Work item — Please repeat every entry exactly as given, apart from dropping the images.

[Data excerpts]
-- Opening Marker --
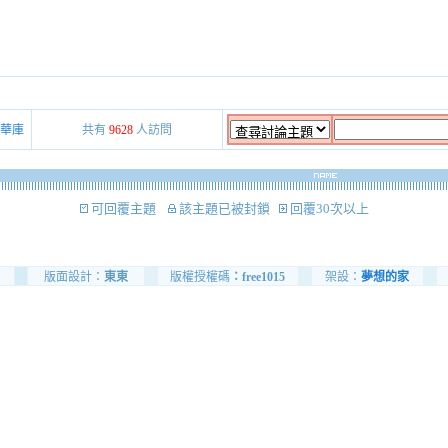
華庫
共有
9628
人訪問
可回覆主題
該主題已被封鎖
回覆30次以上
版面設計：
東東
版權授權碼
：free1015
架設：
夢想的家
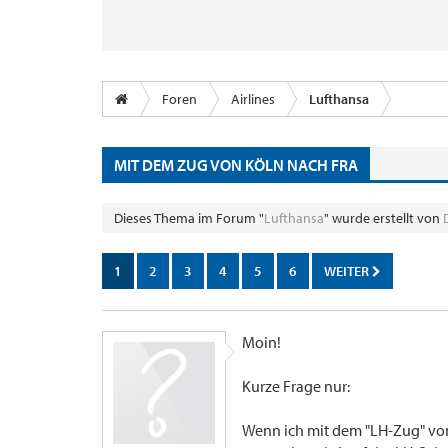
Foren
Airlines
Lufthansa
MIT DEM ZUG VON KÖLN NACH FRA
Dieses Thema im Forum "
Lufthansa
" wurde erstellt von
1
2
3
4
5
6
WEITER
Moin!
Kurze Frage nur:
Wenn ich mit dem "LH-Zug" von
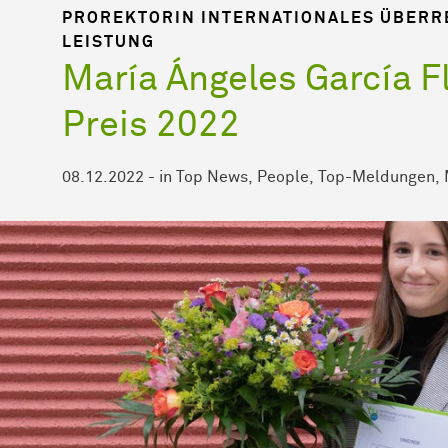
PROREKTORIN INTERNATIONALES ÜBERR
LEISTUNG
María Ángeles García F
Preis 2022
08.12.2022
-
in
Top News
People
Top-Meldungen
-- Closing Marker --
Answer space —
華庫
共有
9628
人訪問
可回覆主題
該主題已被封鎖
回覆30次以上
版面設計：
東東
版權授權碼
：free1015
架設：
夢想的家
Foren
Airlines
Lufthansa
MIT DEM ZUG VON KÖLN NACH FRA
Dieses Thema im Forum "
Lufthansa
" wurde erstellt von
1
2
3
4
5
6
WEITER
Moin!
Kurze Frage nur:
Wenn ich mit dem "LH-Zug" von
PROREKTORIN INTERNATIONALES ÜBERR
LEISTUNG
María Ángeles García F
Preis 2022
08.12.2022
-
in
Top News
People
Top-Meldungen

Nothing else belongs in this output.